Whatever the case, Melbourne soccer might have a significant anniversary coming up on May 12. I wonder if the Tigers would host a a re-enactment at Punt Road between its best XI and an FFV XI. The shame of such a suggestion is that it is absurd. In a mature and sophisticated sporting culture befitting the 'sports capital of the world' it wouldn't be.

If that game didn't eventuate then a month later, one most certainly did. The AAAFC played a game against South Park FC. The Argus reported that a "match, under the association rules, was played on the Richmond Cricket ground between the Anglo-Australian Association and South Park Football clubs. The former proved the best team, getting four goals to one." The first in a long line of footy types assuming they could beat a soccer team at their own game?

No more inter-club contests were forthcoming in 1883 and the AAAFC satisfied themselves with intra-club scratch matches for the remainder of the season. Nonetheless a challenge was in the offing for the Victorians, an intercolonial series of two games against NSW was played in Melbourne at the end of the season.Victoria performed well, drawing 2-2 with NSW on Wednesday 15 August at East Melbourne cricket ground. This game was followed up with a 0-0 draw three days later on South Melbourne cricket ground. While they couldn't scratch a win, the undefeated start to the intercolonial contests probably represented a good end to a successful first season of organised soccer in Melbourne.
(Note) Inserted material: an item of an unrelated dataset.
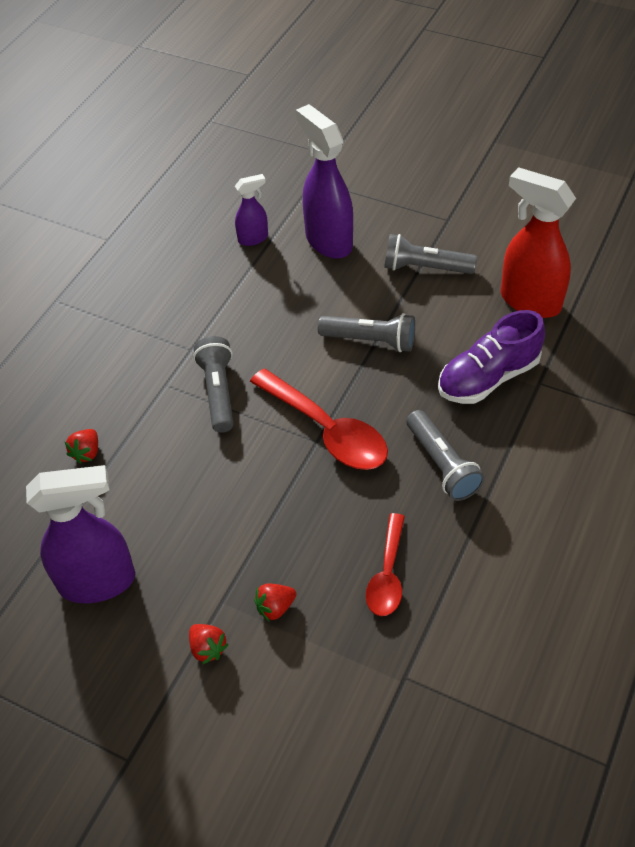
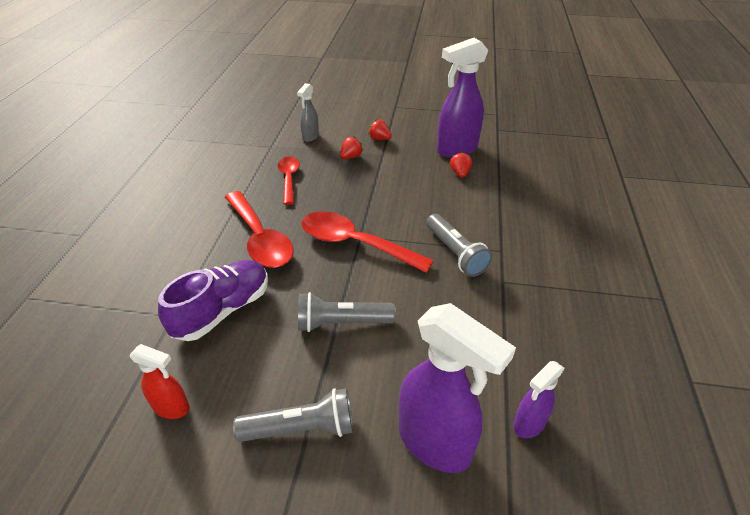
camera: 160 degrees right, 10 degrees down
(87, 453) = (519, 200): red strawberry -> red strawberry (460, 173)
(328, 689) = (310, 137): none -> grey spray bottle
(442, 465) = (260, 238): grey flashlight -> red spoon
(529, 301) = (172, 407): red spray bottle -> red spray bottle, size x0.52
Possibly suffused with the glow of their relative success, the AAAFC decided to move on to bigger things in 1884. The Argus of 14 September 1883 contained this report:
FOOTBALL.
The Anglo Australian football Club, at a meeting last night, appointed delegates from their club to make arrangements for forming other clubs next season in South Melbourne, Carlton, Richmond, South Yarra, Hotham, and Williamstown, so that the public may have opportunities of seeing the British Association game played. There is a probability of trophies being played for between the different clubs when formed, and of the Home Association being asked to send out a cup. Hopes are still entertained of sending home a team of footballers in 1885-6. 
As it turned out, this was a little optimistic, especially in regard to sending a team "home". Nonetheless, four teams were established and played competitively: South Melbourne, Prahran, Carlton and Richmond.

Others like Williamstown were formed but seem not to have made it onto the playing field.

Given this evidence is it time for the FFV to shift its anniversary date back to 1883?